* AIM OF THE EXERCISE *
Reproduce each record verbatim, images excluded.

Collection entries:
####################

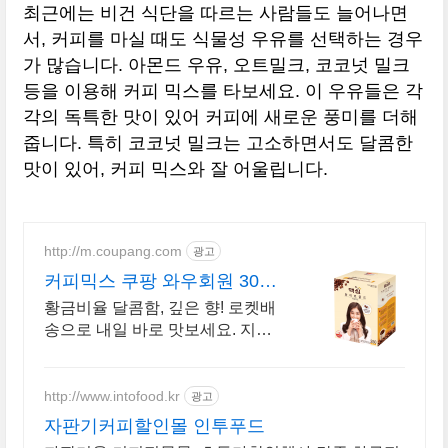
최근에는 비건 식단을 따르는 사람들도 늘어나면
서, 커피를 마실 때도 식물성 우유를 선택하는 경우
가 많습니다. 아몬드 우유, 오트밀크, 코코넛 밀크
등을 이용해 커피 믹스를 타보세요. 이 우유들은 각
각의 독특한 맛이 있어 커피에 새로운 풍미를 더해
줍니다. 특히 코코넛 밀크는 고소하면서도 달콤한
맛이 있어, 커피 믹스와 잘 어울립니다.
http://m.coupang.com
광고
커피믹스 쿠팡 와우회원 30일
반품
황금비율 달콤함, 깊은 향! 로켓배
송으로 내일 바로 맛보세요. 지친
오후, 잠 덜 깬 아침. 한 잔으로 활
력을 채우는 국민커피.
http://www.intofood.kr
광고
자판기커피할인몰 인투푸드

####################

* REPLY TO THE EXERCISE *
최근에는 비건 식단을 따르는 사람들도 늘어나면
서, 커피를 마실 때도 식물성 우유를 선택하는 경우
가 많습니다. 아몬드 우유, 오트밀크, 코코넛 밀크
등을 이용해 커피 믹스를 타보세요. 이 우유들은 각
각의 독특한 맛이 있어 커피에 새로운 풍미를 더해
줍니다. 특히 코코넛 밀크는 고소하면서도 달콤한
맛이 있어, 커피 믹스와 잘 어울립니다.
http://m.coupang.com
광고
커피믹스 쿠팡 와우회원 30일
반품
황금비율 달콤함, 깊은 향! 로켓배
송으로 내일 바로 맛보세요. 지친
오후, 잠 덜 깬 아침. 한 잔으로 활
력을 채우는 국민커피.
http://www.intofood.kr
광고
자판기커피할인몰 인투푸드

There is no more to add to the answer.